As the video in Breakable's earlier post mentioned, 9 times out of 10, a bridling problem has it's root in the horse being injured in some way by the bit/bridle. Getting their teeth banged repeatedly, getting an ear pinched every time, etc.

When I get a difficult to bridle horse, I normally start as others have mentioned, with the basics of lowering the head and getting used to keeping it lowered while I mess with their ears, mouth, nostrils, etc. Then, I introduce the bit and bridle and work with them until they take it. After a few times of being bridled without pain involved, they are usually over the worst of the avoidance behavior.

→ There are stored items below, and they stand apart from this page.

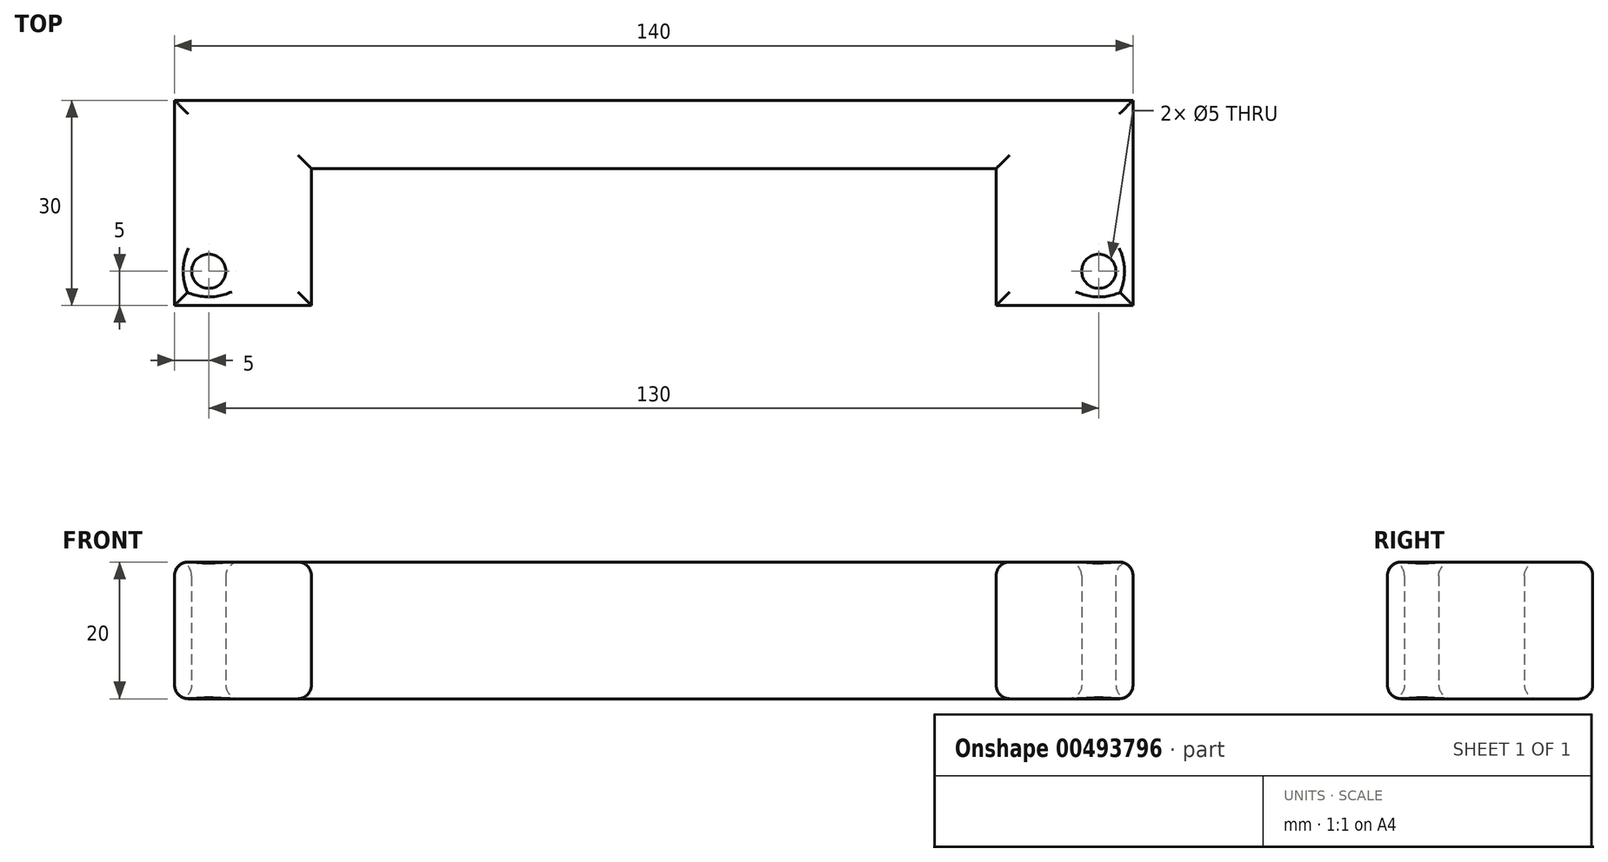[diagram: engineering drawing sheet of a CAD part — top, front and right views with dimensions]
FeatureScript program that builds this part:
annotation { "Feature Type Name" : "Feature", "Feature Type Description" : "" }
export const myFeature = defineFeature(function(context is Context, id is Id, definition is map)
    precondition{}
    {
        {
            var Q0;
            Q0=qCreatedBy(makeId("Top.planeOp"),FACE);
            var sketch = newSketch(context, id + "F0", { "sketchPlane" : qUnion([Q0])});
            skLineSegment(sketch, "E0", {"start": v(0, 30) * mm, "end": v(0, 20) * mm});
            skLineSegment(sketch, "E1", {"start": v(0, 20) * mm, "end": v(50, 20) * mm});
            skLineSegment(sketch, "E2", {"start": v(50, 20) * mm, "end": v(50, 0) * mm});
            skLineSegment(sketch, "E3", {"start": v(50, 0) * mm, "end": v(70, 0) * mm});
            skLineSegment(sketch, "E4", {"start": v(70, 0) * mm, "end": v(70, 30) * mm});
            skLineSegment(sketch, "E5", {"start": v(0, 30) * mm, "end": v(70, 30) * mm});
            skLineSegment(sketch, "E6", {"start": v(70, 30) * mm, "end": v(70, 30) * mm});
            skSolve(sketch);
        }
        {
            var Q0;
            Q0 = qSketchRegion(id + "F0", true);
            extrude(context, id + "F1", {"entities" : qUnion([Q0]), "depth" : 20 * mm});
        }
        {
            var Q0;
            Q0=qCreatedBy(makeId("Top.planeOp"),FACE);
            var sketch = newSketch(context, id + "F2", { "sketchPlane" : qUnion([Q0])});
            skPoint(sketch, "E7", {"position": v(65, 5) * mm});
            skSolve(sketch);
        }
        {
            var Q0;
            Q0=sQuery(id+"F2.wireOp",VERTEX,"E7");
            var Q1;
            Q1=makeQuery(id+"F1.opExtrude","SWEPT_BODY",BODY,{"disambiguationData":[OSD([sQuery(id+"F0.wireOp",EDGE,"E0"),sQuery(id+"F0.wireOp",EDGE,"E1"),sQuery(id+"F0.wireOp",EDGE,"E2"),sQuery(id+"F0.wireOp",EDGE,"E3"),sQuery(id+"F0.wireOp",EDGE,"E4"),sQuery(id+"F0.wireOp",EDGE,"E5")])]});
            hole(context, id + "F3", {"style" : HoleStyle.SIMPLE, "endStyle" : HoleEndStyle.THROUGH, "oppositeDirection" : true, "holeDiameter" : 5 * mm, "isTappedThrough" : true, "tappedDepth" : 12 * mm, "tapClearance" : 3, "locations" : qUnion([Q0]), "scope" : qUnion([Q1])});
        }
        {
            var Q0;
            Q0=makeQuery(id+"F1.opExtrude","SWEPT_BODY",BODY,{"disambiguationData":[OSD([sQuery(id+"F0.wireOp",EDGE,"E0"),sQuery(id+"F0.wireOp",EDGE,"E1"),sQuery(id+"F0.wireOp",EDGE,"E2"),sQuery(id+"F0.wireOp",EDGE,"E3"),sQuery(id+"F0.wireOp",EDGE,"E4"),sQuery(id+"F0.wireOp",EDGE,"E5")])]});
            var Q1;
            Q1=makeQuery(id+"F1.opExtrude","SWEPT_FACE",FACE,{"disambiguationData":[OSD([sQuery(id+"F0.wireOp",EDGE,"E0")])]});
            mirror(context, id + "F4", {"operationType" : NewBodyOperationType.ADD, "entities" : qUnion([Q0]), "mirrorPlane" : qUnion([Q1])});
        }
        {
            var Q0;
            {var subQ0=makeQuery(id+"F1.opExtrude","CAP_FACE",FACE,{"disambiguationData":[OSD([sQuery(id+"F0.wireOp",EDGE,"E0"),sQuery(id+"F0.wireOp",EDGE,"E1"),sQuery(id+"F0.wireOp",EDGE,"E2"),sQuery(id+"F0.wireOp",EDGE,"E3"),sQuery(id+"F0.wireOp",EDGE,"E4"),sQuery(id+"F0.wireOp",EDGE,"E5")])],"isStart":false});Q0=makeQuery(id+"F4.boolean.opBoolean","MERGE",FACE,{"derivedFrom":[subQ0,makeQuery(id+"F4.opPattern","COPY",FACE,{"derivedFrom":subQ0,"instanceName":"1"})]});}
            var Q1;
            {var subQ0=makeQuery(id+"F1.opExtrude","CAP_FACE",FACE,{"disambiguationData":[OSD([sQuery(id+"F0.wireOp",EDGE,"E0"),sQuery(id+"F0.wireOp",EDGE,"E1"),sQuery(id+"F0.wireOp",EDGE,"E2"),sQuery(id+"F0.wireOp",EDGE,"E3"),sQuery(id+"F0.wireOp",EDGE,"E4"),sQuery(id+"F0.wireOp",EDGE,"E5")])],"isStart":true});Q1=makeQuery(id+"F4.boolean.opBoolean","MERGE",FACE,{"derivedFrom":[subQ0,makeQuery(id+"F4.opPattern","COPY",FACE,{"derivedFrom":subQ0,"instanceName":"1"})]});}
            fillet(context, id + "F5", {"entities" : qUnion([Q0, Q1]), "radius" : 2 * mm, "tangentPropagation" : true, "allowEdgeOverflow" : false});
        }
    });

One thing, if you aren't 100% certain that you can avoid banging his teeth if he was to fling his head and avoid, you might get a strip of leather or thick-ish rope and put it between 2 rings and make a leather/rope "snaffle". That way, you can work with him on the bridling issue and not have to worry about inadvertently banging his mouth and making the problem worse or causing a relapse. Once he stands well for bridling and unbridling with that, then you can go back to a regular snaffle.

One other thing. TAKE YOUR TIME putting the bit in and out of his mouth. Where folks start banging teeth is when they either don't have the knowledge to do it correctly or they get in a hurry and try to shove it into the mouth or yank it out instead of allowing the horse to pick it up and drop it in his own time.


----------



## Ninamebo (May 25, 2013)

I didn't respond quick enough, but everyone else described it all quite perfectly  it takes time and patience, but well worth it! All the little hurdles you overcome with your new boy will only make your partnership and respect for each other that much stronger! Keep it up!
_Posted via Mobile Device_


----------



## Ike (Sep 1, 2013)

lchad said:


> Put his favorite treat in the hand that feeds the bit. He had a nibble, and just might open for it. I know it's cheating but..... It works! &#55357;&#56896;


Sort of what I was going to suggest....

put some minty toothpaste on the bit or anything lese that is yummy that he'd like. One friend of mine who only has one arm tought her horse to take the bit while she holds the bridle up with the other hand. Only took one small bottle of honey to make it happen. 

but I also agree on the head down cue/ears/etc that everyone else suggested. And I also introduce them to a 'bit' that is a soft cotton rope. If they are really unsure, a little tooth paste makes it more inviting.

Ike


----------



## k9guysarge (Jul 30, 2013)

Thank you all for the advice and I'll make sure to update on the progress!


----------



## franknbeans (Jun 7, 2007)

If they horse knows the basics but refuse the bit, I have used Molasses also-mesy, but in no time they are diving at the bit.


----------